August saw a decline in lamb prices, while mutton held firm.
In September it has been muttons' turn to take a fall.
The flock isn't in any danger of increasing, so the question is what is behind the fall in mutton, and where will the bottom be?
Mutton isn't cheap but it has come off highs that have held for the best part of four months.
Recently the National Mutton Indicator (NMI) closed below 550 cents a kilogram for the first time since May, having lost 80c/kg, or 13 per cent since late July (Figure 1).
However, it has since bounced back slightly, moving back to 557/kg cwt.
It was this time last year that the NMI tanked dramatically, falling 24pc in the last week of September.
The five year average shows the NMI usually falls at this time of year.
The five year average trend also tells us that the start of October usually marks the low for mutton prices for the year, so there might not be a lot more downside.
Sheep yardings have been on the rise.
The mid-September sheep yardings were the highest since April.
At this time of year, it is usually NSW that drives sheep yardings and this appears to be the case again.
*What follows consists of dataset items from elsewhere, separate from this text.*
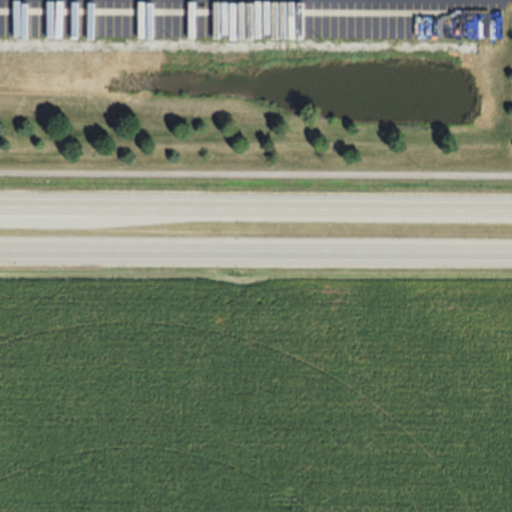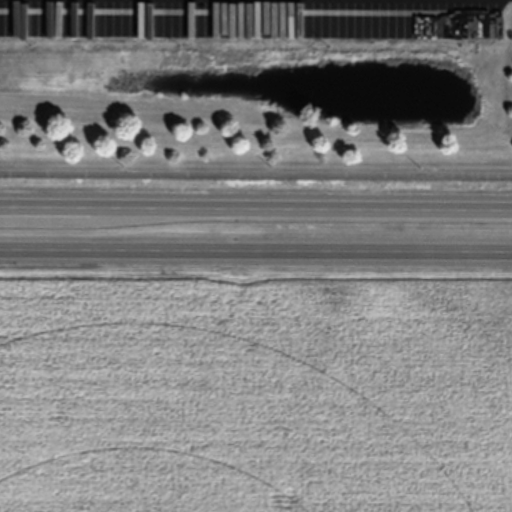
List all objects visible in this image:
road: (256, 170)
road: (256, 201)
road: (256, 251)
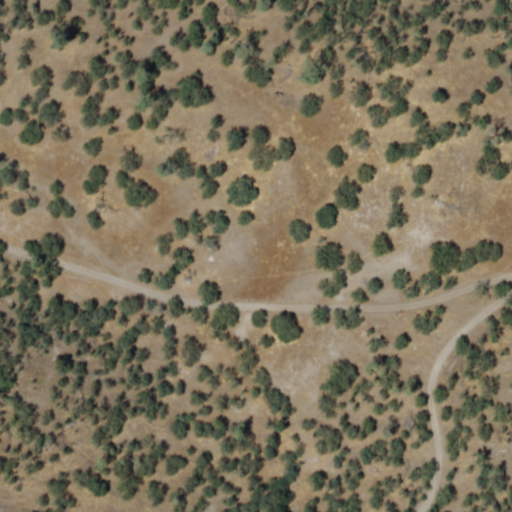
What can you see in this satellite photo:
road: (243, 264)
road: (306, 372)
NSW contributed 72pc of east coast yardings, which should come as little surprise, given the weather.
NSW sheep yardings have rarely been higher.
Sheep slaughter is tracking close to the five year average, and it's hard to see it rising to last year's levels (Figure 2).
There should be an increase in slaughter in November but historically it's not enough to see prices ease.
What does it mean?
The rise in sheep supply should come to a halt soon, as should the fall in price.
A NMI low of 450c would be a good result for those selling sheep, and prices are likely to quickly recover when supplies tighten after spring.
With the recent rally, we might have seen the bottom of the mutton market, at levels which were record highs not that long ago.